Start with No
, by negotiation coach Jim Camp, is a tenaciously contrarian guide to the art and science of give-and-take that proposes a viable alternative for today's prevailing "win-win" approach. Beginning with an inverse premise--that having the right to say "no" and veto any agreement is actually the key to favorably concluding the various deals and transactions we face every day--Camp's procedure counters the common emotion-based urge to compromise ("a defeatist mind-set from the first handshake") with a series of less intuitive decision-oriented actions. "My system teaches you how to control what you can control in a negotiation," Camp writes. "When you do so, you can and will succeed (understanding that success sometimes means walking away with a polite good-bye)." Emphasizing the importance of this underlying attitude, his method combines related steps like defining a mission, understanding the adversary, assessing fiscal and emotional investments, preparing an agenda, and tracking behavior. Each is fully explained, as are associated skills such as how to structure a question to elicit a truly helpful response (e.g., "What else do you need?" vs. "Is there anything else you need?").
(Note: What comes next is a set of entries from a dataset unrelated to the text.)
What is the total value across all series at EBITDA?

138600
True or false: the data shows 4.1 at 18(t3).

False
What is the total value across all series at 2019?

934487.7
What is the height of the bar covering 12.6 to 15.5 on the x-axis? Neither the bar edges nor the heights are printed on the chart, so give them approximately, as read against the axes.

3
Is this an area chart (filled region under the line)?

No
Despite its unorthodox manner, if diligently applied, the route that Camp details here may indeed produce winning results. --Howard Rothman
From Publishers Weekly
Negotiation coach Camp has been under the radar since 1989, helping clients reach deals at Motorola, Merrill Lynch and IBM. He now brings his advice to the general public. Asserting that the term "win-win" has become a clich, he suggests readers enter into every negotiation knowing that if the offer doesn't meet their expectations, they should walk away. He also advocates leaving emotions out of negotiations. "Whether we like it or not, it really is a jungle out there in the world of business, and it's crawling with predators." Camp's solid advice will help people control negotiations and prepare themselves for anything.